What separates enterprise apps from desktop apps? Mainly, business rules and workflow. Wednesday, at the (PDC) Professional
Developers Conference, Microsoft announced Windows Workflow Foundation (WWF), a brand new Windows technology that will enable
developers to stitch together Microsoft Office apps and custom-built software into composite, enterprise-class workflow applications.
With WWF, according to group product manager Scott Woodgate, Microsoft will be able to offer "the first workflow-enabled operating
system."
WWF is the biggest surprise in a flurry of Microsoft announcements, which kicked off this week with Bill Gates' demo of the
first public beta versions of Vista and Office 12. Along with WWF, Microsoft is talking up its new Atlas Web toolkit for building
AJAX (Asynchronous JavaScript and XML) applications, plus a new lighter, more portable version of XAML (Extensible Application
Markup Language) dubbed XAML/E (the "E" is for "everywhere").

> _ASSIGNMENT_:
Reproduce the passage on Windows Workflow Foundation word for word, starting with "What separates enterprise" and going on through "enterprise-class workflow applications.".

Two-dimensional motion lines:
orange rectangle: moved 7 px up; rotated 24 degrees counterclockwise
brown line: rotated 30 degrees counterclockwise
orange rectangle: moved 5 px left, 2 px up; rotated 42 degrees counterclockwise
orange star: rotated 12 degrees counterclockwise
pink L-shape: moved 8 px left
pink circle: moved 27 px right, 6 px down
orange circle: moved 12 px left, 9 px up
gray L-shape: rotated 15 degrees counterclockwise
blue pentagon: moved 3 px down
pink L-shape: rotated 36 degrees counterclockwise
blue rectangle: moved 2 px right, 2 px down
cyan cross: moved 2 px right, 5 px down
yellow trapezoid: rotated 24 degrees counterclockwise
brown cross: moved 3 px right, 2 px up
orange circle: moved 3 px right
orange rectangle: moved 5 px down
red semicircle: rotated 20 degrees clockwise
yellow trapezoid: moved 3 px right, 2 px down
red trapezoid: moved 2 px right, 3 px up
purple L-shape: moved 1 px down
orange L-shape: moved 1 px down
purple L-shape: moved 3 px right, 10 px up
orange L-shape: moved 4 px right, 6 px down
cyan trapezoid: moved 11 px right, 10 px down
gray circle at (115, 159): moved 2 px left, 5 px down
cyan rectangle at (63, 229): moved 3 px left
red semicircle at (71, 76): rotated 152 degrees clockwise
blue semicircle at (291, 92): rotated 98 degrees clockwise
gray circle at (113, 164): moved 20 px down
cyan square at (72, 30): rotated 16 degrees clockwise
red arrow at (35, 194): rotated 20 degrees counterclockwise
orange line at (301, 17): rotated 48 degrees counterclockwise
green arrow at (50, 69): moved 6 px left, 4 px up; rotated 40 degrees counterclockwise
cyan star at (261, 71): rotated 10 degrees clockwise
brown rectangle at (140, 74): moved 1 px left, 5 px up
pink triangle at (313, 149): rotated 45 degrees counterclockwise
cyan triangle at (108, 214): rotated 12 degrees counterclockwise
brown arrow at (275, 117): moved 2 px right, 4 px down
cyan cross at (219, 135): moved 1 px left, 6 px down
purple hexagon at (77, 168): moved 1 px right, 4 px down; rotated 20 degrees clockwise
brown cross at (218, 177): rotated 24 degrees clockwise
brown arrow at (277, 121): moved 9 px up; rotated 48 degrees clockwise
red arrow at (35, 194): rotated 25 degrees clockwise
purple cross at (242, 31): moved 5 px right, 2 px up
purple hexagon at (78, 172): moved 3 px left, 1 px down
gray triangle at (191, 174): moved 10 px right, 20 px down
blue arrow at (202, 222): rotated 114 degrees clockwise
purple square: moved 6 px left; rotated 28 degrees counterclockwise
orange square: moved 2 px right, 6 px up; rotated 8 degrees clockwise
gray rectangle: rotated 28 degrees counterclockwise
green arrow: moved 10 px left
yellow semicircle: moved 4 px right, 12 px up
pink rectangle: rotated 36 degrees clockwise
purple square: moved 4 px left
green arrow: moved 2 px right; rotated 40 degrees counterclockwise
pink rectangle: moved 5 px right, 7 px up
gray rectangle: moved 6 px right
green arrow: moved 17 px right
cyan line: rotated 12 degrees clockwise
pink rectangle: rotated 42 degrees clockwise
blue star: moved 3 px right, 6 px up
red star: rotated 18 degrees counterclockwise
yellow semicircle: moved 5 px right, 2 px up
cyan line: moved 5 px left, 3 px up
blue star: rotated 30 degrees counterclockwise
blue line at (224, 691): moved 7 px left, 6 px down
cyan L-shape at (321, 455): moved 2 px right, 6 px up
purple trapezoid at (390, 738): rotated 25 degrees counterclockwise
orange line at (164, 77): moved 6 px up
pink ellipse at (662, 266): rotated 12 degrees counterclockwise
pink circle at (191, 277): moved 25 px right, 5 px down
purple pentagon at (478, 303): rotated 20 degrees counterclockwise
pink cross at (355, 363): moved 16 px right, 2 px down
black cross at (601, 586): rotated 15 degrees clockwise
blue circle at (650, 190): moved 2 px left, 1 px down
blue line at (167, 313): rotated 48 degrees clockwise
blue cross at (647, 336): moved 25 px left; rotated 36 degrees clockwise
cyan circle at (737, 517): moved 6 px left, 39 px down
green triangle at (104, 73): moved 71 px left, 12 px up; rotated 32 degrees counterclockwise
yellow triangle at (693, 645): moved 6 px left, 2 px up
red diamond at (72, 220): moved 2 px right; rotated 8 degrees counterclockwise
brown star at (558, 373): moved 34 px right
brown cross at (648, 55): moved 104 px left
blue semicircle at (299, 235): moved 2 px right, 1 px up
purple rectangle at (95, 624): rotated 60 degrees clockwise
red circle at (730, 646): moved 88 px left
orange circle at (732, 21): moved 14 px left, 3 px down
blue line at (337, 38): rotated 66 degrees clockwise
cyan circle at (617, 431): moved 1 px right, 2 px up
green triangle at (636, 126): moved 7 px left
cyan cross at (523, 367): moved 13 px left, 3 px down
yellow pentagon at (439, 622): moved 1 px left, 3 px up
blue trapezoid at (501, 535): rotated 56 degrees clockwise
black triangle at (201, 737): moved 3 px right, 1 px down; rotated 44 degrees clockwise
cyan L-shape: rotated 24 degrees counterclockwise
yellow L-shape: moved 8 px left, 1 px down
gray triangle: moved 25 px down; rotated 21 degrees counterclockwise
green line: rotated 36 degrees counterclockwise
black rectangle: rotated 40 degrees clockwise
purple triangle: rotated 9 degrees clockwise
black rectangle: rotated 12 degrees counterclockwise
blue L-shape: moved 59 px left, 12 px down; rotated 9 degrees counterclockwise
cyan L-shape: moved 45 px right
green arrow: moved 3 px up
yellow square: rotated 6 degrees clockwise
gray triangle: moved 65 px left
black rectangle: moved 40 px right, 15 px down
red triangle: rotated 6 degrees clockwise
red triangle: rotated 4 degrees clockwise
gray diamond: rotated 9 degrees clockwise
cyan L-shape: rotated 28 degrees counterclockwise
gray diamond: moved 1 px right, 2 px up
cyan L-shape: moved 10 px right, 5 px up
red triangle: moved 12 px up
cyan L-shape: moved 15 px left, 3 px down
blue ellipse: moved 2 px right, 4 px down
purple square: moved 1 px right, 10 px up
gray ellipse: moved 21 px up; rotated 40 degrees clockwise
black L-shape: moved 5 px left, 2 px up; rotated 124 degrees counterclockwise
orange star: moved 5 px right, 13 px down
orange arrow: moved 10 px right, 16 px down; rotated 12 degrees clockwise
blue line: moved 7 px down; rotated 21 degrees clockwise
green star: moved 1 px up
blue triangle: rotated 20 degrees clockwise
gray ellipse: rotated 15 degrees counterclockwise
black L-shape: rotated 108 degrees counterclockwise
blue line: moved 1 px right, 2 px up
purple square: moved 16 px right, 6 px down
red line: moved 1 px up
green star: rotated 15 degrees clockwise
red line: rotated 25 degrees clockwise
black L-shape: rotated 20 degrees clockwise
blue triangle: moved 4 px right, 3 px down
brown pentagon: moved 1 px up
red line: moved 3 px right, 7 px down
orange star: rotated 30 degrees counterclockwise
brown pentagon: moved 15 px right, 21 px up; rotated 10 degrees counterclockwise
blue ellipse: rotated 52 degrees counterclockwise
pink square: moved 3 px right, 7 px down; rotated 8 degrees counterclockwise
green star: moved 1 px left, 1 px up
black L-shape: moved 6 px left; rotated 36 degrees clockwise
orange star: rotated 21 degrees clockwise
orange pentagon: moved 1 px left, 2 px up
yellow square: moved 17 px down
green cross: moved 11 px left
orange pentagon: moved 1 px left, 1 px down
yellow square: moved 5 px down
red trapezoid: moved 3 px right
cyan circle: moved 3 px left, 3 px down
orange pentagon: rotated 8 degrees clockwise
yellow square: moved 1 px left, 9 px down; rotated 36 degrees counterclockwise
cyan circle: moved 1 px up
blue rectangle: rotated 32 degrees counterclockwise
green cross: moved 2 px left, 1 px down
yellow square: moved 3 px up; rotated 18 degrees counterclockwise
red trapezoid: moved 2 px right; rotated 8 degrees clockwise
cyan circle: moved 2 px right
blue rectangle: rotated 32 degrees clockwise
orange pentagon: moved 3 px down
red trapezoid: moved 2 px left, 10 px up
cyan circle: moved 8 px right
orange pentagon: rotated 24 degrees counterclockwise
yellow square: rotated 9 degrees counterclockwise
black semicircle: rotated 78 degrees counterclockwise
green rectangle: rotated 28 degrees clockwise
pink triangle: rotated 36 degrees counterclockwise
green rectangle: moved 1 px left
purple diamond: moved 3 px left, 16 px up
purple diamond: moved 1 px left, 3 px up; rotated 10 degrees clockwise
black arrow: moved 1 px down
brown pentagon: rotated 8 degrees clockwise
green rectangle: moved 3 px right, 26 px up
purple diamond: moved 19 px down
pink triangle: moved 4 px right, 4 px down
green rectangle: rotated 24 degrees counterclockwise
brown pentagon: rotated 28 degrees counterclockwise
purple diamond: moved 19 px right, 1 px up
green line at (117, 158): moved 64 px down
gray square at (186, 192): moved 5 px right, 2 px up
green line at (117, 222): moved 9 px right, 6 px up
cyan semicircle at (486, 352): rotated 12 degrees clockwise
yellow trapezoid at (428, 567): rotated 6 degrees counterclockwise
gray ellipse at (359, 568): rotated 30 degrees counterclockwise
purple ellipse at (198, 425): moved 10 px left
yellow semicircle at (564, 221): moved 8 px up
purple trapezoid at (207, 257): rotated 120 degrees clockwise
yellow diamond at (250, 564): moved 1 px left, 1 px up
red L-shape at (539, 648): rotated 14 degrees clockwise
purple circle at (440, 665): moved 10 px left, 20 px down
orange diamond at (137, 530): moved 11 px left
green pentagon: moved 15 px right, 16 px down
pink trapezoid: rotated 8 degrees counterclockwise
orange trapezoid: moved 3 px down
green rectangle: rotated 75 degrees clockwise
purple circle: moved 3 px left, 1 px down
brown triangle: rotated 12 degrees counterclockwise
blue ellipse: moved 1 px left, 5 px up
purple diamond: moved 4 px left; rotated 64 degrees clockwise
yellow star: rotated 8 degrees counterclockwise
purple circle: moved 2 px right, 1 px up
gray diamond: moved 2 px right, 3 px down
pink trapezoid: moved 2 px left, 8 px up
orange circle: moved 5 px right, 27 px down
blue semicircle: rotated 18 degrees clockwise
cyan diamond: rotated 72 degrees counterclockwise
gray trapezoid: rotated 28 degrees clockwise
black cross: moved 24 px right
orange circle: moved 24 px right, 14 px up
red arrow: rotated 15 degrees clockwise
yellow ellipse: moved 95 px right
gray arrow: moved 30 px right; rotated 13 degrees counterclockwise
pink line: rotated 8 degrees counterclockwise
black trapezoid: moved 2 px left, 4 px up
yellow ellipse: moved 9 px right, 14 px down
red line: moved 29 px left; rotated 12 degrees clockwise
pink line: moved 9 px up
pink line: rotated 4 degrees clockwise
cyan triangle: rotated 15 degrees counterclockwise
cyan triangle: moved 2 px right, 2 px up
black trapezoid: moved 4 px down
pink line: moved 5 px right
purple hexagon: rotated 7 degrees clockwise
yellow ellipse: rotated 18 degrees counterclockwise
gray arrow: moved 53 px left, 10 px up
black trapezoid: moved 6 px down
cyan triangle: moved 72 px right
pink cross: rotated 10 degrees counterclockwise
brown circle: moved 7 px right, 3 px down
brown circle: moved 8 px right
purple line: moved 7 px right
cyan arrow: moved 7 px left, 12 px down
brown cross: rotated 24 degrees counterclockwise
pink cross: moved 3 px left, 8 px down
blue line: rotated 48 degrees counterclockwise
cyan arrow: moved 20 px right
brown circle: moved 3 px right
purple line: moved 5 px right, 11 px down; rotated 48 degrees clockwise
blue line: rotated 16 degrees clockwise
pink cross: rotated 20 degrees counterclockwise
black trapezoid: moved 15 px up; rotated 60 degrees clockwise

> _YOUR SOLUTION_:
What separates enterprise apps from desktop apps? Mainly, business rules and workflow. Wednesday, at the (PDC) Professional
Developers Conference, Microsoft announced Windows Workflow Foundation (WWF), a brand new Windows technology that will enable
developers to stitch together Microsoft Office apps and custom-built software into composite, enterprise-class workflow applications.